Ich möchte auf einen weiteren Aspekt eingehen. Der betrifft die Frage der Belastbarkeit der Ergebnisse der medizinischen Untersuchungen. Diese wird von wissenschaftlicher Seite stark bezweifelt, denn es wird nicht davon ausgegangen, dass die Fehlerquote niedriger ist als bei den qualifizierten interdisziplinären Inaugenscheinnahmen.

[Gunnar Lindemann (AfD): Die Fehlerquote ist ja tödlich!]

Sicher hingegen ist, dass die Untersuchungen selbst – es handelt sich hier um Röntgenuntersuchungen – schädlich sein können,

[Gunnar Lindemann (AfD): Oh!]

und deshalb nur bei absoluter Notwendigkeit angewendet werden sollten. Diese absolute Notwendigkeit ist hier nicht erkennbar. Deshalb sollte diese Art der Untersuchung auch die Ausnahme bleiben und nicht zum Regelfall werden.

[Beifall bei der SPD, der LINKEN und den GRÜNEN]

Ich gehe davon aus, dass Ihnen die Kosten, von denen die Senatsverwaltung ausgeht – etwa 1 500 Euro pro Fall – bekannt sind. Bei den aktuellen Fallzahlen sind es etwa 1,4 Millionen Euro pro Jahr.

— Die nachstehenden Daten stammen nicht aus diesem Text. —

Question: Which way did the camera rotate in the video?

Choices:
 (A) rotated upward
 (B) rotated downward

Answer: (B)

Ich möchte die letzten Sätze nutzen, um etwas Grundsätzliches anzusprechen. Der Ansatz der Koalitionsfraktionen und mein ganz persönlicher Ansatz im Bereich der Integrationspolitik ist eine humanitäre Politik, die sich für menschenwürdige Verfahren und das Abbauen von Grenzen und Ressentiments einsetzt. Deshalb werden wir es

nicht zulassen, dass Menschen – in diesem Fall junge, geflüchtete Menschen – lediglich wegen ihrer Zugehörigkeit zu einer bestimmten Gruppe unter einen Generalverdacht gestellt werden und an ihnen ein Exempel statuiert wird.

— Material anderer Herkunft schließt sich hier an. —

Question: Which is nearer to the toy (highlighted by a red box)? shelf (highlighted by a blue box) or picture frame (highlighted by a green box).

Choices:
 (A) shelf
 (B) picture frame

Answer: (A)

[Beifall bei der SPD, der LINKEN und den GRÜNEN]

Das stufenweise Verfahren, die qualifizierte Inaugenscheinnahme und die medizinischen Untersuchungen in den wenigen Zweifelsfällen haben sich bewährt. Wir haben gutes Personal, das sich der Fälle annimmt, und wir haben eine klare Vorstellung von Integrationspolitik, die funktioniert und das Wohl aller Menschen im Blick hat. Deshalb werden wir Ihren Antrag ablehnen.

[Beifall bei der SPD, der LINKEN und den GRÜNEN]

Gestatten Sie eine Zwischenfrage der Kollegin Seibeld?

Nein! – Das war meine letzte Rede in diesem Haus. Ich bedanke mich für die gute Zusammenarbeit, besonders mit den Kolleginnen und Kollegen aus den Bereichen Integration, Arbeit und Soziales, Kultur sowie Bürgerschaftliches Engagement und Partizipation. Ab dem 28. Februar werde ich voraussichtlich Bezirksstadträtin für Bildung, Schule, Kultur und Sport in Neukölln sein. Ich hoffe dann auf eine weiterhin gute Zusammenarbeit, vor allem natürlich mit dem Hauptausschuss.

[Beifall bei der SPD, der LINKEN und den GRÜNEN – Vereinzelter Beifall bei der CDU und der FDP]

Auch von hier aus alles Gute für Sie! – Für die AfDFraktion hat jetzt der Abgeordnete Herr Bachmann das Wort. – Bitte schön!

Sehr geehrte Frau Präsidentin! Meine Damen und Herren! 56 000 als unbegleitete Minderjährige eingereiste Personen befanden sich Ende 2017 in Deutschland. Ihre Betreuung kostet den Steuerzahler jährlich ca. 3,5 Milliarden Euro. Diese immensen Kosten beruhen darauf, dass Minderjährige besonders aufwendig und teuer betreut und untergebracht werden.

[Marianne Burkert-Eulitz (GRÜNE): Das ist gut so!]

Damit geht es bei der regelhaft-medizinischen Altersfeststellung schlicht um eine rechtsstaatliche Selbstverständlichkeit.

(Karin Korte)

[Beifall bei der AfD]

Wer gegenüber dem Staat eine vorteilhafte Rechtsstellung reklamiert, muss auch die Voraussetzungen hierfür belegen.

[Gunnar Lindemann (AfD): Richtig!]

Nur im Bereich Migration und Asyl ist das vielfach anders. Hier kann man sanktionslos alles Mögliche ins Blaue hinein behaupten, und es wird einem unbenommen geglaubt.